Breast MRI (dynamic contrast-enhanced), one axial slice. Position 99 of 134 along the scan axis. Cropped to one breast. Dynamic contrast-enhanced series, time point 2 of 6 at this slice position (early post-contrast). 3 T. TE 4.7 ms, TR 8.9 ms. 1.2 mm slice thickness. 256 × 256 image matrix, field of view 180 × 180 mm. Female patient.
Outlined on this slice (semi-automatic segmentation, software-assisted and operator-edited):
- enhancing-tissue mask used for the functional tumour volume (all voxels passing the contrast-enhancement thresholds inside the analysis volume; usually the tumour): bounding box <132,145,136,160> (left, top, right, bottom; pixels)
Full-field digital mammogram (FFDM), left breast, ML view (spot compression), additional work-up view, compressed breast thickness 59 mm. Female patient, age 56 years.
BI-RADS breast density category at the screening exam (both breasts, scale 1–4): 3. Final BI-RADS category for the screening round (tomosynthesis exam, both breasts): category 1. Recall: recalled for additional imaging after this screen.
- - -
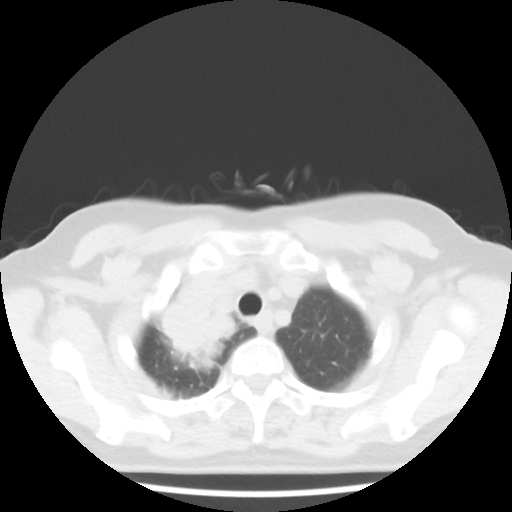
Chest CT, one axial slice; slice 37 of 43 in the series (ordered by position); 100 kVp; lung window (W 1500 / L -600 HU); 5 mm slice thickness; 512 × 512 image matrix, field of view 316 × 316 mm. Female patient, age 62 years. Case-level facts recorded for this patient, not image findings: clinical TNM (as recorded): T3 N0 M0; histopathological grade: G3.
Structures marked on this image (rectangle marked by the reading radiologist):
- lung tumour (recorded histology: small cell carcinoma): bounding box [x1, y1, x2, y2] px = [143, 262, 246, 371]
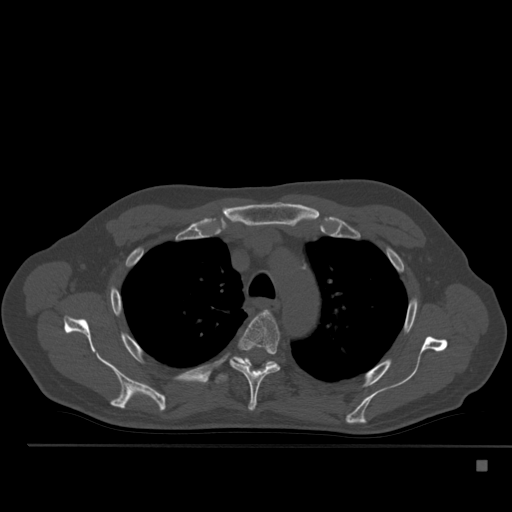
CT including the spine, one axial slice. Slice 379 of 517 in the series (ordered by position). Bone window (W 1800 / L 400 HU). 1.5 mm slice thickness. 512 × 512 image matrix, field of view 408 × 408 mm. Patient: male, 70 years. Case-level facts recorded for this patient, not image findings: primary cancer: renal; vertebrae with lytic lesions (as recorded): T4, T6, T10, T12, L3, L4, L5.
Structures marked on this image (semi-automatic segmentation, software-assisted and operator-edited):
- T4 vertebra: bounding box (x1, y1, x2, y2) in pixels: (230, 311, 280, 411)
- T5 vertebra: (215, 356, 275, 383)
- - -
From the records above, pull out every line containing the word "edited".

Outlined on this slice (semi-automatic segmentation, software-assisted and operator-edited):
Structures marked on this image (semi-automatic segmentation, software-assisted and operator-edited):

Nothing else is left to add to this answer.